• CONSIGNE 1:
Répondez aux questions suivantes d'après le texte à lire ci-dessous :
(a) Quel surnom les Sénégalais ont-ils donné à Karim ?
(b) Quelle part de la population active des principales villes est sans emploi ?
(c) Que signifie le sigle Fesman ?

··· TEXTE À LIRE

Citons pêle-mêle les scandales liés à l’achat de l’avion
présidentiel, les Chantiers de l’Anoci, le Plan Takkal (lutte contre les
délestages), les Chantiers de Thiès, la Construction de routes bitumées
entre Dakar et Kaolack, la Goana (Grande offensive agricole pour la
nourriture et l’abondance), l’affaire Ségura (tentative de corruption
d’un représentant local du FMI par le président Wade en octobre 2009),
le Fesman (Festival mondial des arts nègres)...
Le présidentialisme tropical, c’est aussi imposer son fils contre vents et marées.
Malgré sa cuisante défaite aux municipales à Dakar en 2009, le prince Karim sera « promu »
à la tête d’un super-ministère chargé de l’Energie, de la Coopération
Internationale, de l’Aménagement Territorial, du Transport Aérien et des
Infrastructures. Les sénégalais ont tôt fait de le surnommer
ironiquement « Ministre du Ciel et de la Terre! » du fait de
l’étendue de ses attributions ministérielles. Dans un pays aussi pauvre
que le Sénégal, il est inadmissible qu’un ministre fût-il fils du
Président de la République, se déplace dans le cadre de ses missions à
l’étranger en jet privé affrété à prix d’or ! Qu’à cela ne tienne, au
Sénégal, la démesure était sans limite...
Sur le front social,
les principales villes du pays sont confrontées à un chômage endémique
où plus de 30% de la population active est sans emploi, désœuvrée et
livrée à elle-même.
Les délestages d’eau et d’électricité sont monnaie courante dans les centres urbains et périphériques. Les prix des denrées de premières nécessités (riz, huile, lait, pain, sucre...), ont explosé tandis que le pouvoir d’achat des sénégalais continue de s’amenuiser.
Les étudiants et les enseignants paupérisés, sont à deux doigts d’une année blanche par la faute d’un pouvoir complètement ivre et sourd aux revendications sociales.
Lors de la passation des charges à son successeur, Wade affirmera, hagard devant les journalistes « Peut-être n’ai-je pas suffisamment cerné la demande sociale... »

······
··· DONNÉES BRUTES

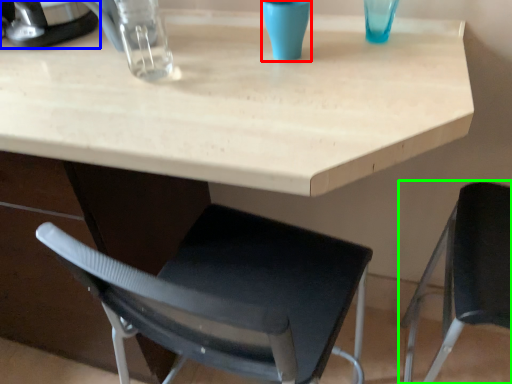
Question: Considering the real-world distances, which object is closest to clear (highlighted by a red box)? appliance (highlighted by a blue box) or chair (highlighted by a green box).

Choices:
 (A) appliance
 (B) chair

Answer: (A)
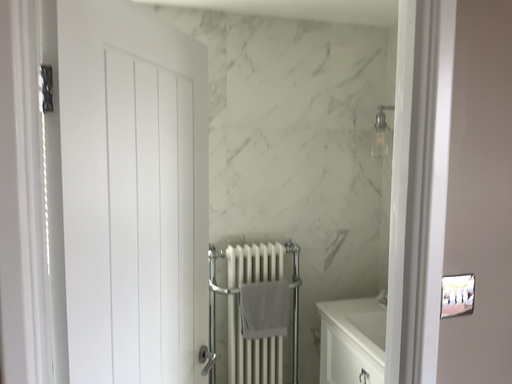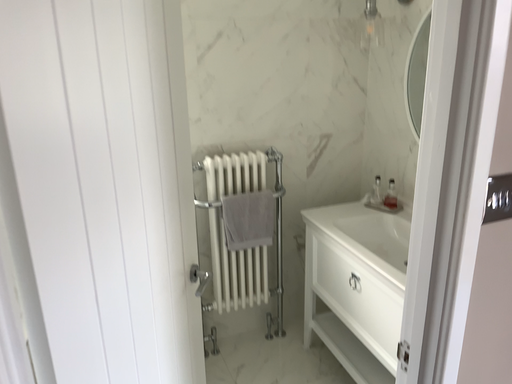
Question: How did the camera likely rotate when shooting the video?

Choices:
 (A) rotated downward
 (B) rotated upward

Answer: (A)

······
··· DONNÉES BRUTES

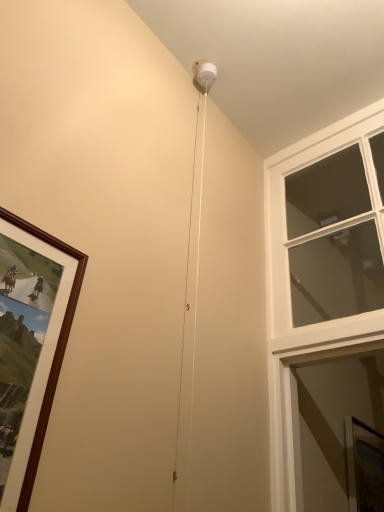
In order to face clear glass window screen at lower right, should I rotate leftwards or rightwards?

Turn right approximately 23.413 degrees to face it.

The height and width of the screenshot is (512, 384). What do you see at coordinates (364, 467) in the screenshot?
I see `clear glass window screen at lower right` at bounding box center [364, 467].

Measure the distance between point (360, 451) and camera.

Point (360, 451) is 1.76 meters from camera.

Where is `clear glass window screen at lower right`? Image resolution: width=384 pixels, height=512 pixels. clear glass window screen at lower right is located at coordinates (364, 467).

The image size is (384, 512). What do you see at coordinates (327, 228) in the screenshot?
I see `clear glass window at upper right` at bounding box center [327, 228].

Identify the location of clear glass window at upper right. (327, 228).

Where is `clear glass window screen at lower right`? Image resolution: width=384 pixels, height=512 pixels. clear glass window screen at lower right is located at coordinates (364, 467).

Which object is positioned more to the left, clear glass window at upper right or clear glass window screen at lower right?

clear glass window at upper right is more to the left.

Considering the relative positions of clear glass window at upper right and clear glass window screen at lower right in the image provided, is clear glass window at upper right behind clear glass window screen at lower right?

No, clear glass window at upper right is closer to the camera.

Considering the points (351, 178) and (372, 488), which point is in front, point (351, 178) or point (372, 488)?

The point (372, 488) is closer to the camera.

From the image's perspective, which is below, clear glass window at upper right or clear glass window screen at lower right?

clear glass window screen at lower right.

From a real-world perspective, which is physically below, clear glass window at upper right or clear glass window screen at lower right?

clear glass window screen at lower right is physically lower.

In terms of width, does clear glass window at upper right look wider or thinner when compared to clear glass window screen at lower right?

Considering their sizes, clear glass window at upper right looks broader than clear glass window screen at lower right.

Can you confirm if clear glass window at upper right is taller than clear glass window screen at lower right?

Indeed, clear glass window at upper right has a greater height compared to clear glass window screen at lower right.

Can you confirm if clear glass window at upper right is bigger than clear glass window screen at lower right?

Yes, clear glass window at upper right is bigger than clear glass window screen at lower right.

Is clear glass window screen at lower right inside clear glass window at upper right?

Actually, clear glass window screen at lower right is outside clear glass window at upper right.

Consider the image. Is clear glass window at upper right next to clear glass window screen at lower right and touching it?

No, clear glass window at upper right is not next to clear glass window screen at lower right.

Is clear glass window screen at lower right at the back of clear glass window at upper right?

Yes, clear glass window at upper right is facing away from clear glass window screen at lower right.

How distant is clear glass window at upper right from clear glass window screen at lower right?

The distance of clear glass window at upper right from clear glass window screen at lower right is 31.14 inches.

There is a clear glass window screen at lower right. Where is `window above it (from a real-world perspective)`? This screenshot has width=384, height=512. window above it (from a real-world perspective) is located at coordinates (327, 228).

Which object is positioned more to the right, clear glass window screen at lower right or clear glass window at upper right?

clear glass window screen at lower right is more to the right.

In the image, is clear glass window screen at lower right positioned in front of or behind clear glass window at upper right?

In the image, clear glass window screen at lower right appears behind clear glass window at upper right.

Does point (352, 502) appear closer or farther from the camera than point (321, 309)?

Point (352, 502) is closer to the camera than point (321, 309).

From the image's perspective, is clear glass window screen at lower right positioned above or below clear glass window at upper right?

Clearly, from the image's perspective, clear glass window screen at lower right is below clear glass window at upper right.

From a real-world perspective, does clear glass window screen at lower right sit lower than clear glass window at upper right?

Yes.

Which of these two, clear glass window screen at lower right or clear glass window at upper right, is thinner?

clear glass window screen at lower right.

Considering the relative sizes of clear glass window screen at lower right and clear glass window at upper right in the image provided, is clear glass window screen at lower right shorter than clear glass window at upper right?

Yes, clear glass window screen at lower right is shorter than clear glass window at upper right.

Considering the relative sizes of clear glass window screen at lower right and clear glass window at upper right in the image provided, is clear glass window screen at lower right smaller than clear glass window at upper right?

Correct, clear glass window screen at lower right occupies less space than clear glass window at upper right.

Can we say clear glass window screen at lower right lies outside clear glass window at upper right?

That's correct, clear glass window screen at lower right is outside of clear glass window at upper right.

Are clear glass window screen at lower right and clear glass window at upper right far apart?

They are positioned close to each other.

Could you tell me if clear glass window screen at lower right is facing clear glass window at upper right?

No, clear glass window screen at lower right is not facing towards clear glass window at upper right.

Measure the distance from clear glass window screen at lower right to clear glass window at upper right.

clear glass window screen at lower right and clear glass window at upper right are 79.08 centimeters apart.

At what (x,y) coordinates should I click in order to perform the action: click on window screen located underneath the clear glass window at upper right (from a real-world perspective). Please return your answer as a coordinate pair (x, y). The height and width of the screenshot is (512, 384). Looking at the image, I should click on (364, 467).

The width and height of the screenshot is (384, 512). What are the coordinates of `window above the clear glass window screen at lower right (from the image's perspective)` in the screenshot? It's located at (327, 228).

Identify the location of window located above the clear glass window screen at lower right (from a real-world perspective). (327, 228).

······
··· DONNÉES BRUTES

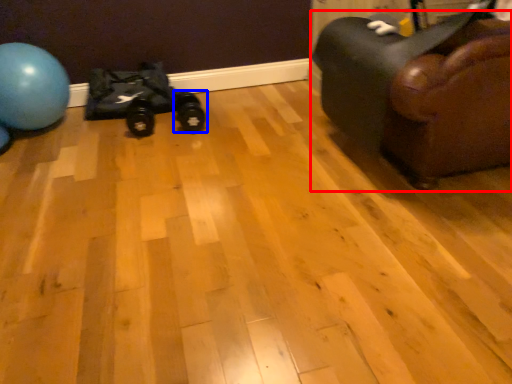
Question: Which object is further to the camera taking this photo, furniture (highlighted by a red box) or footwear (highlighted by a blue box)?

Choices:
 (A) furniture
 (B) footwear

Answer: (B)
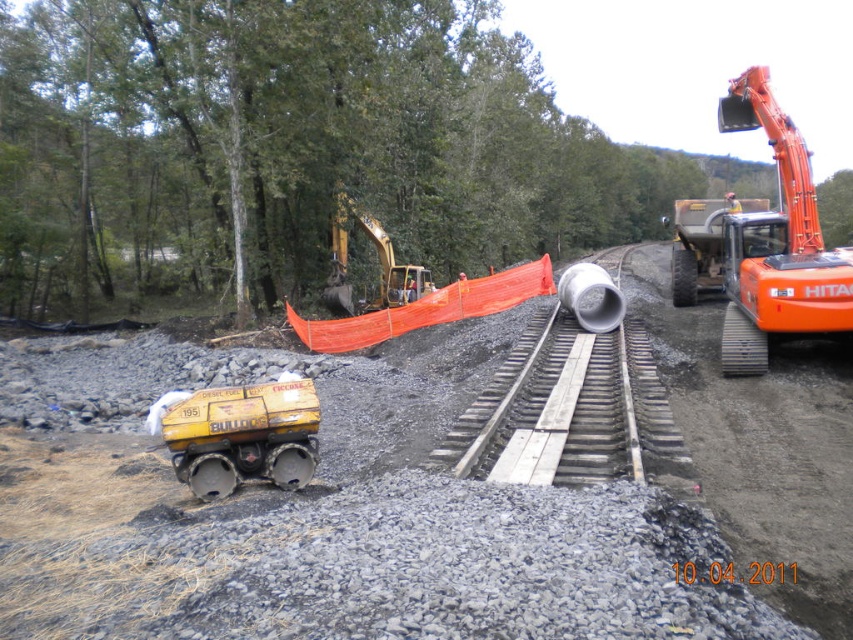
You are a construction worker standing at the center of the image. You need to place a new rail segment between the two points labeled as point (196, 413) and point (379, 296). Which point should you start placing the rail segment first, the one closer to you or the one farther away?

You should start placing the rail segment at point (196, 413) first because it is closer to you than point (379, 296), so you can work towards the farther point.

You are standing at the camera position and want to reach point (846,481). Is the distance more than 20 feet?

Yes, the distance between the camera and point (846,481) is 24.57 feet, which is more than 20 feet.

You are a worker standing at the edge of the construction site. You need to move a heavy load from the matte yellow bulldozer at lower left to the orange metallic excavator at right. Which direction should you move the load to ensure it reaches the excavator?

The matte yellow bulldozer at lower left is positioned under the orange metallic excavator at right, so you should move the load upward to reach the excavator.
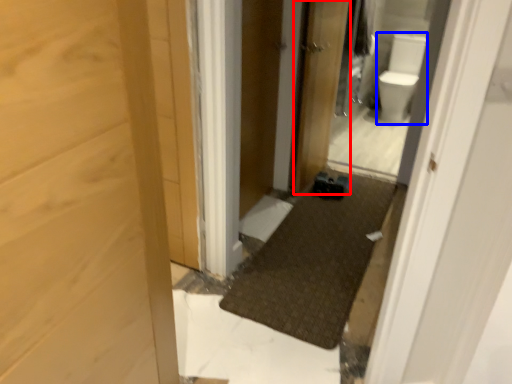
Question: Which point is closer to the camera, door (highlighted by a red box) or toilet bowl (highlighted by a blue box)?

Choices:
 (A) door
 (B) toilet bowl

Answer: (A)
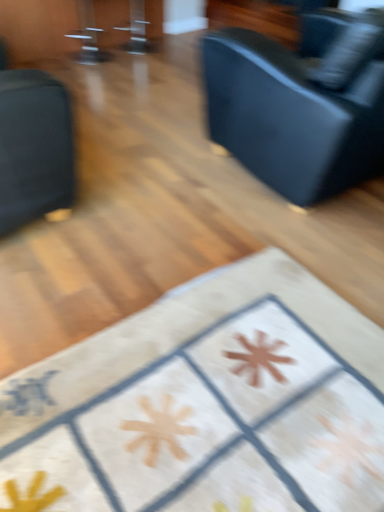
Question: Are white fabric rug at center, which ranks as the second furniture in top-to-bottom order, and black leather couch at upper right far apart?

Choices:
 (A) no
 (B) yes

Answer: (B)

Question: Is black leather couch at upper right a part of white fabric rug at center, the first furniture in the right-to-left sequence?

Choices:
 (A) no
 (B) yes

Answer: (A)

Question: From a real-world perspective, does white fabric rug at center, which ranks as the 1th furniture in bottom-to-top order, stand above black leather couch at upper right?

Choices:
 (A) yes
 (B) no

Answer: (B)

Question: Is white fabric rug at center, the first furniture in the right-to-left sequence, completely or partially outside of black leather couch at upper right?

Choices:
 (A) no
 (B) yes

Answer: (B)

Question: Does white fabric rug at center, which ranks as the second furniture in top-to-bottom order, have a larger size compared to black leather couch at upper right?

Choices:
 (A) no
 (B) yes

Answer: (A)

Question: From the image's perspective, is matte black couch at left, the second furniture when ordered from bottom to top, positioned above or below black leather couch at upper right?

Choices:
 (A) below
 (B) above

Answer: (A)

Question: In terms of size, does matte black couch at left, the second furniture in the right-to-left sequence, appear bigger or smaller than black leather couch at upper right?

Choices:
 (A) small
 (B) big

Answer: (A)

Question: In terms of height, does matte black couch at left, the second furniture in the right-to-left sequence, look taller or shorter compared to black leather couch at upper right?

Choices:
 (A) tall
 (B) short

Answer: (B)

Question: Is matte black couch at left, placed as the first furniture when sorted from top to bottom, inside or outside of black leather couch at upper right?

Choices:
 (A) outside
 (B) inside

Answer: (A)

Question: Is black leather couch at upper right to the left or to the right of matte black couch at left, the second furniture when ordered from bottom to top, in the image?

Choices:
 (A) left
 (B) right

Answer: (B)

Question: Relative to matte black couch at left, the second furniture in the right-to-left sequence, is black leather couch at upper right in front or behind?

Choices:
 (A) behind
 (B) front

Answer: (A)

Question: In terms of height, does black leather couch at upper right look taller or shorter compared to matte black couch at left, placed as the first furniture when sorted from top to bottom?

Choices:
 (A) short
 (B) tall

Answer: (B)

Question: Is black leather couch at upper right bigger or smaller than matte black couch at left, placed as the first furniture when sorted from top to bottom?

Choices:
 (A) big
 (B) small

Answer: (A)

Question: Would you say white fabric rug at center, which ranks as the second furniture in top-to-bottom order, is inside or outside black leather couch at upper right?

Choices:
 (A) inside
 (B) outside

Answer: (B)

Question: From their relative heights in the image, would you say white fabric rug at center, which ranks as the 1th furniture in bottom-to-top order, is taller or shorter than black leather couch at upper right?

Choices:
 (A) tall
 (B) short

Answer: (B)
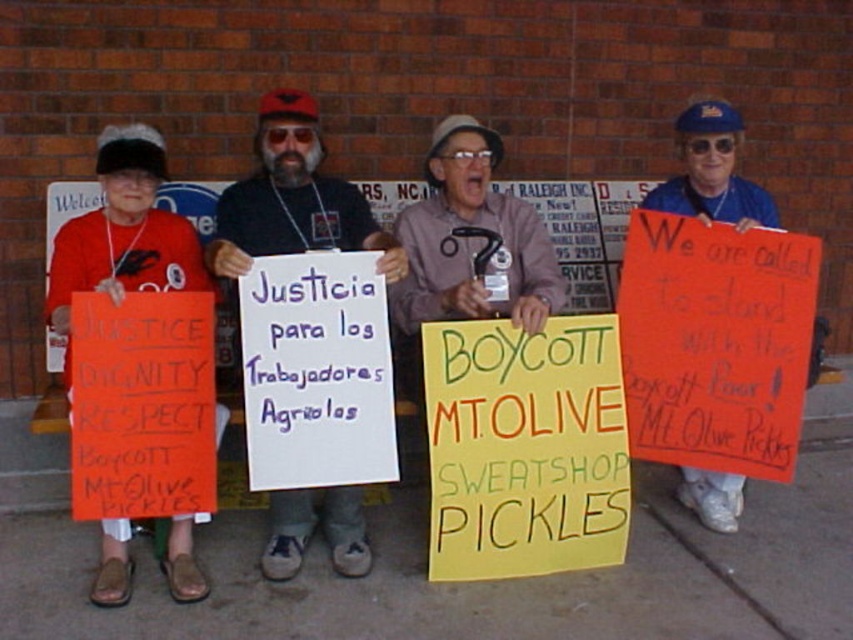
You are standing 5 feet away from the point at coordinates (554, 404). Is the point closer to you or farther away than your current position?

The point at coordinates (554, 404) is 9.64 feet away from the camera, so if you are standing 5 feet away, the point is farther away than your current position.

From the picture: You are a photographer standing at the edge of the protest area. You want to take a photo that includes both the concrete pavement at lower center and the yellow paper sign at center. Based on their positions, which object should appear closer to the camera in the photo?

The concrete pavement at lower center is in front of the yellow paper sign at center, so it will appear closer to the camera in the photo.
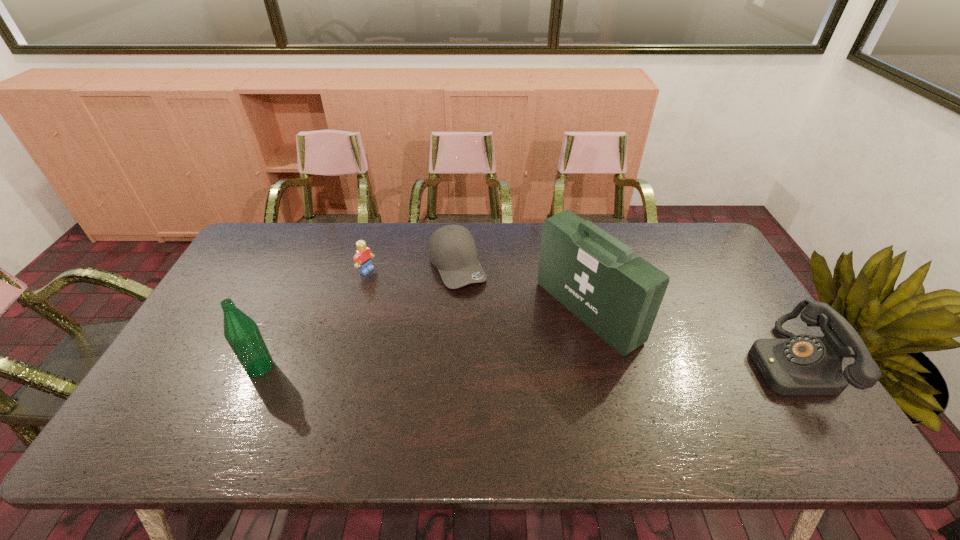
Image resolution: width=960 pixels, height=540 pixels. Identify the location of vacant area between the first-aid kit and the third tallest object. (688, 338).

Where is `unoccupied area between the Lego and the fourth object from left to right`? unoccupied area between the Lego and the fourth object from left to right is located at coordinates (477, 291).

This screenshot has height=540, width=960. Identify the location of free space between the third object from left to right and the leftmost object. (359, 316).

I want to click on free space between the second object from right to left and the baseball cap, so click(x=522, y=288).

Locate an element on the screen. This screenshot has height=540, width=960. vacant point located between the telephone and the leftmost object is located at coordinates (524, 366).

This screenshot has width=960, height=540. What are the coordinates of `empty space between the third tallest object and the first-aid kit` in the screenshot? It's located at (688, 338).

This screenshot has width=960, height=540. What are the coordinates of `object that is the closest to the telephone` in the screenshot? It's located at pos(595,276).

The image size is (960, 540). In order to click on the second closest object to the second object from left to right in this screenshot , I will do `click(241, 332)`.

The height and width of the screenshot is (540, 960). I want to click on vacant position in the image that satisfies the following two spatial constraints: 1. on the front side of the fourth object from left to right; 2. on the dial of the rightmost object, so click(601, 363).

······

• CONSIGNE 2: Renvoyez, s'il vous plaît, chaque ligne des enregistrements ci-dessus qui contient la chaîne « ranks », en tenant compte de la casse.

• RÉPONSE ATTENDUE 1:
(a) « Ministre du Ciel et de la Terre! »
(b) Plus de 30 %.
(c) Festival mondial des arts nègres.

• RÉPONSE ATTENDUE 2:
Question: Are white fabric rug at center, which ranks as the second furniture in top-to-bottom order, and black leather couch at upper right far apart?
Question: From a real-world perspective, does white fabric rug at center, which ranks as the 1th furniture in bottom-to-top order, stand above black leather couch at upper right?
Question: Does white fabric rug at center, which ranks as the second furniture in top-to-bottom order, have a larger size compared to black leather couch at upper right?
Question: Would you say white fabric rug at center, which ranks as the second furniture in top-to-bottom order, is inside or outside black leather couch at upper right?
Question: From their relative heights in the image, would you say white fabric rug at center, which ranks as the 1th furniture in bottom-to-top order, is taller or shorter than black leather couch at upper right?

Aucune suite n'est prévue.